(A block of data)
--

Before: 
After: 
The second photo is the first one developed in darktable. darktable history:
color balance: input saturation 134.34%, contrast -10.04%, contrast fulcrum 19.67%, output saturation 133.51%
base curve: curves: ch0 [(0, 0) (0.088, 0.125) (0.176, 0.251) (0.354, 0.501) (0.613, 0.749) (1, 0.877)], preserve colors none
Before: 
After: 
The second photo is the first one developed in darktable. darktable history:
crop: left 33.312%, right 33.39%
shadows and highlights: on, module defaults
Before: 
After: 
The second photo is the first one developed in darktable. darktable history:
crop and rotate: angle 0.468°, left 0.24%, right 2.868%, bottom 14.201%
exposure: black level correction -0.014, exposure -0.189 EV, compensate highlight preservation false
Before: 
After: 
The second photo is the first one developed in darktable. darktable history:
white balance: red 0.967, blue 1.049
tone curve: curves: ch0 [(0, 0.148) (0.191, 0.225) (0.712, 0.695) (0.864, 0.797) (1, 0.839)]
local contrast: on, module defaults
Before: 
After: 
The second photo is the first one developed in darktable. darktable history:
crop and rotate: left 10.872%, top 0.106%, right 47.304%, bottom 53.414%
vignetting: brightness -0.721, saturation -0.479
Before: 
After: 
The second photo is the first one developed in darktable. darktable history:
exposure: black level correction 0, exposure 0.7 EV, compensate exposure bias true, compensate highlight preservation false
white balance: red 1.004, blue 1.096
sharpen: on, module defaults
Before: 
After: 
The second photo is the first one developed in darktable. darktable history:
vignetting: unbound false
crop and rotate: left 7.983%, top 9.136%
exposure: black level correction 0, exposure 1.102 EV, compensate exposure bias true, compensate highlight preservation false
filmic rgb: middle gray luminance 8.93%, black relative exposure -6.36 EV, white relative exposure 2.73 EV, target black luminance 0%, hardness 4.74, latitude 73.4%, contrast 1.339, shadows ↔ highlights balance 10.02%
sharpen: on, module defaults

--

Instruction →
Render the items above as a two-column CSV with the headers instruction and settings, starting with the first line and going on through the line with "shadows and highlights: on, module defaults". Use one row per item, holding its text and its answer, each in a single quoted field with line breaks replaced by spaces.

Solution →
instruction,settings
"Before: After: The second photo is the first one developed in darktable. darktable history:","color balance: input saturation 134.34%, contrast -10.04%, contrast fulcrum 19.67%, output saturation 133.51% base curve: curves: ch0 [(0, 0) (0.088, 0.125) (0.176, 0.251) (0.354, 0.501) (0.613, 0.749) (1, 0.877)], preserve colors none"
"Before: After: The second photo is the first one developed in darktable. darktable history:","crop: left 33.312%, right 33.39% shadows and highlights: on, module defaults"